O processo ao qual reage o Slow
Science é a exteriorização, na forma mais cruel e descontrolada, de algo mais
antigo que a própria “globalização”. Trata-se de uma adequação (adestração e
controle) da intelectualidade (tentemos imaginar Marx como um professor
universitário hoje: impossível!) a serviço dos ditames do capital. Quando este
muda, as suas formas de controle também mudam. O que torna esse manifesto
progressista é o alerta que faz ao que vem acontecendo na produção predominante
da ciência e do pensamento. Numa época de crise e decadência do modo de
produção capitalista, que se mostra incapaz de (re)produzir a mais-valia por
sua própria lógica (o que os liberais chamam de a “mão invisível”), a ação
(intervenção) do Estado para garanti-la torna-se fundamental.
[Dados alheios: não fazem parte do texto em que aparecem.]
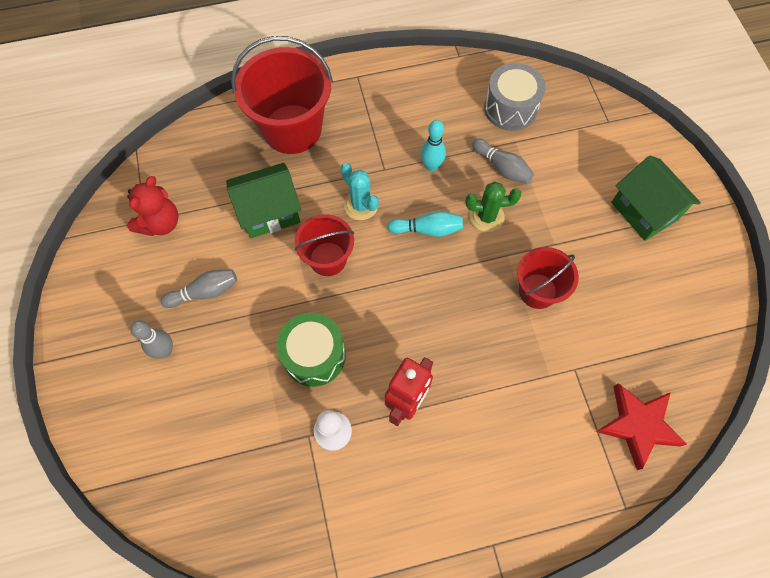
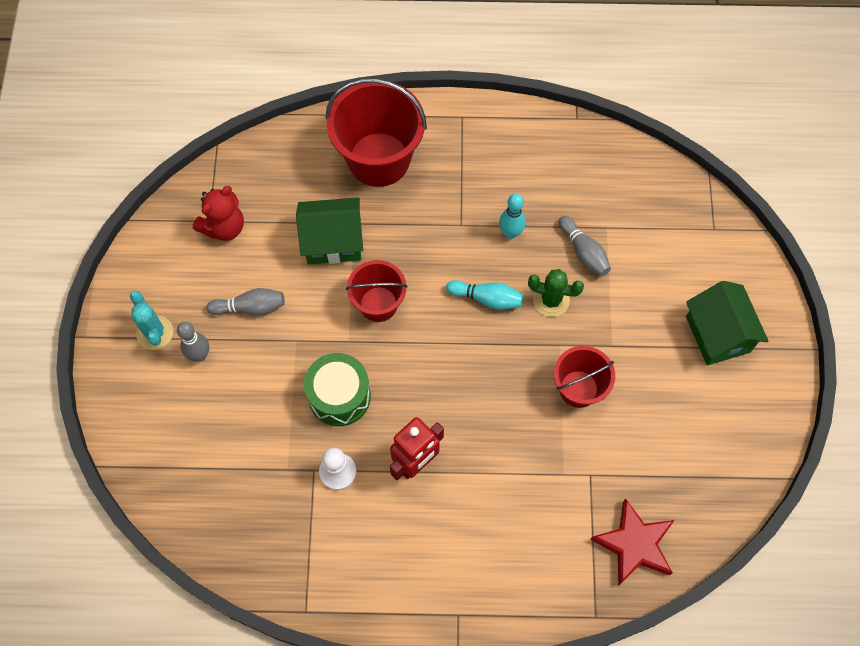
camera: 15 degrees right, 0 degrees up
(361, 205) = (426, 257): turquoise cactus -> turquoise cactus (155, 332)
(510, 108) = (613, 190): grey drum -> none

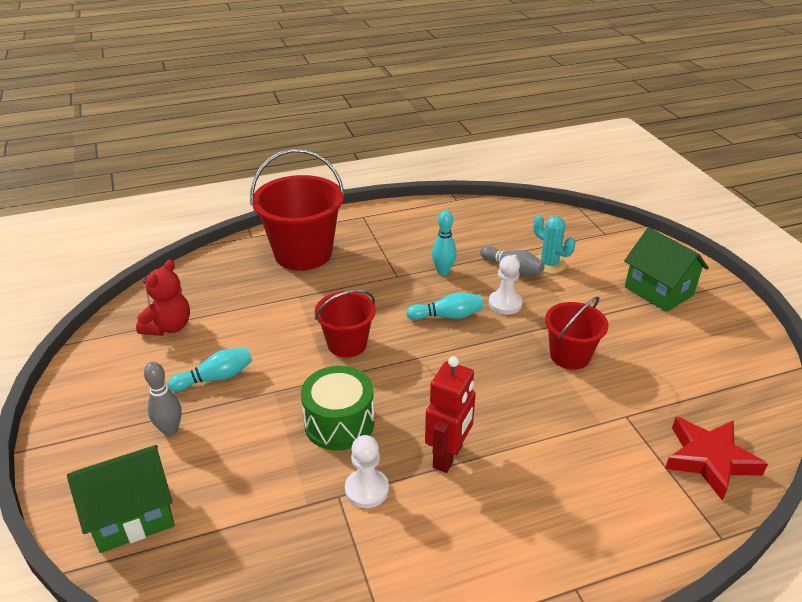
camera: 20 degrees left, 30 degrees down
(155, 332) = (112, 424): turquoise cactus -> turquoise cactus (549, 264)
(250, 307) = (215, 378): grey bowling pin -> turquoise bowling pin
(333, 242) = (283, 312): green house -> green house (132, 516)
(551, 300) = (505, 303): green cactus -> white pawn

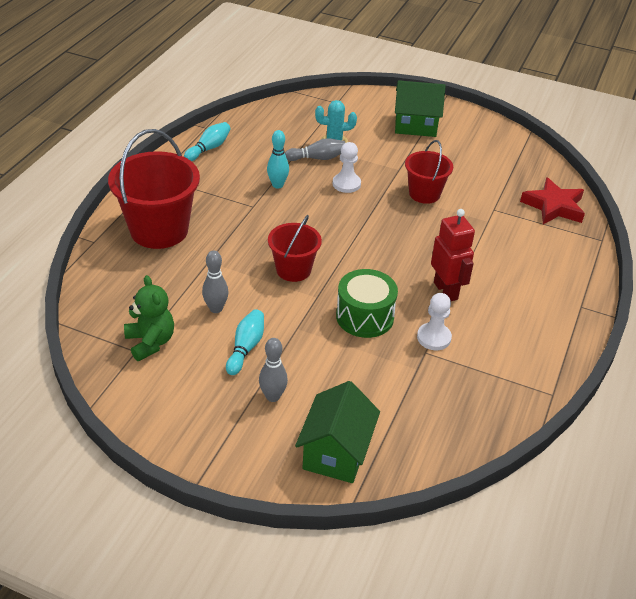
camera: 50 degrees left, 5 degrees up
(169, 327) = (150, 342): red teddy bear -> green teddy bear
(245, 334) = (216, 308): none -> grey bowling pin
(447, 316) = (325, 213): turquoise bowling pin -> turquoise bowling pin (209, 148)

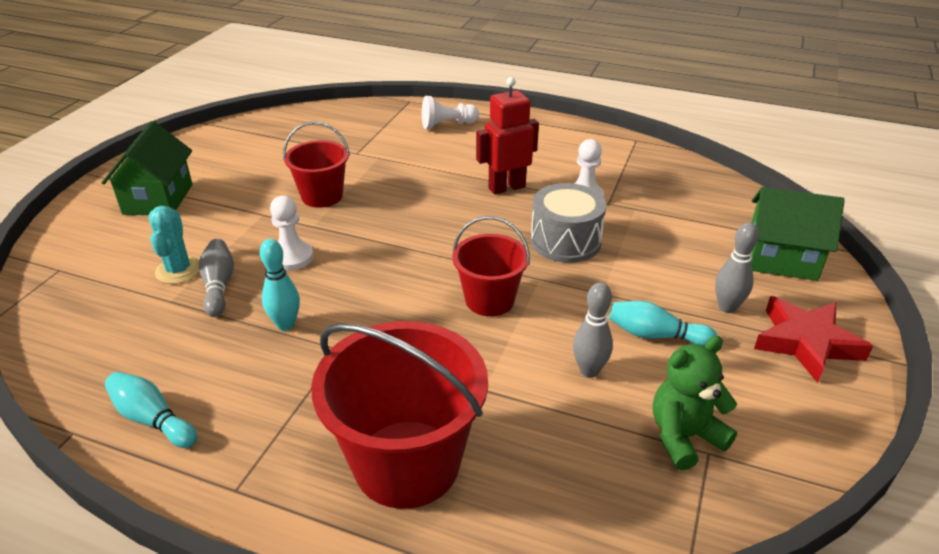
camera: 90 degrees left, 5 degrees down
(365, 316) = (565, 241): green drum -> grey drum
(553, 206) = (353, 119): red star -> red star (806, 343)
(556, 262) = (447, 125): none -> white pawn

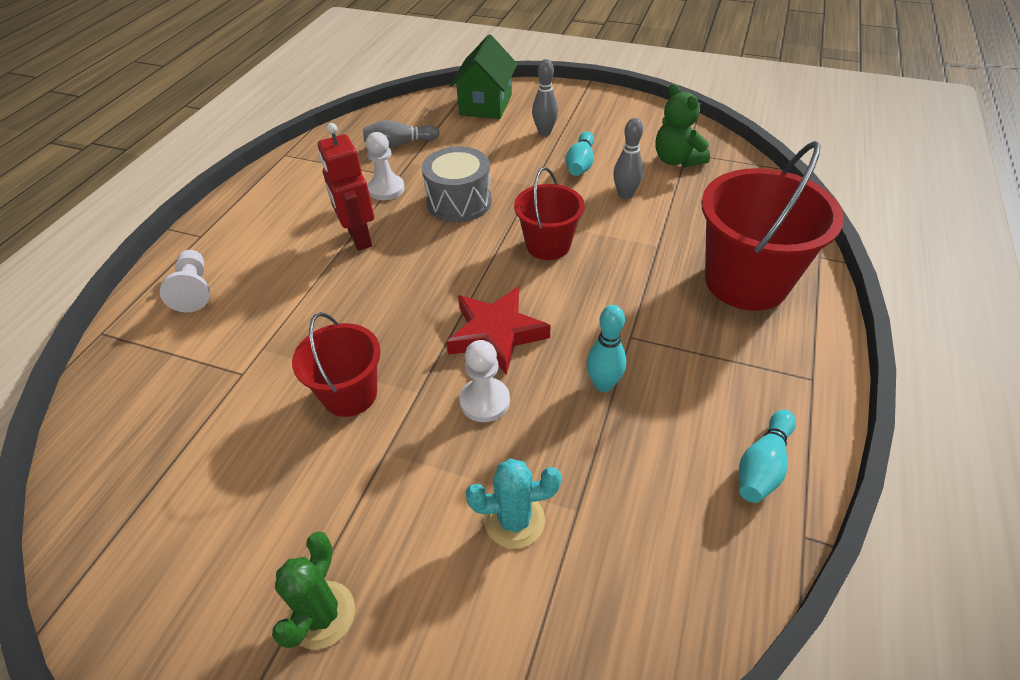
camera: 90 degrees left, 10 degrees up
(158, 199) = (322, 614): green house -> green cactus
(219, 286) = (544, 463): grey bowling pin -> grey bowling pin (399, 144)
(806, 343) = (578, 108): red star -> red star (496, 333)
Numa sociedade
iludida pela democracia burguesa, as mentes pensantes (e críticas) não podem
ser caladas com o cárcere. Para isso, métodos mais eficazes foram inventados:
avaliações de produtividades, aumento da carga burocrática, cooptação do
intelectual com salários relativamente altos, etc.
A resistência e a crítica
radical são os primeiros passos, que devem vir acompanhadas por um movimento
real e positivo de transformação da sociedade global.
Referências:
JACOBY, Russel. “Os últimos
intelectuais: a cultura americana na era da academia”. São Paulo: Trajetória
Cultural, 1990.
ZIZEK, Slavoj. “Vivendo no fim
dos tempos”. São Paulo: Ed. Boitempo, 2012.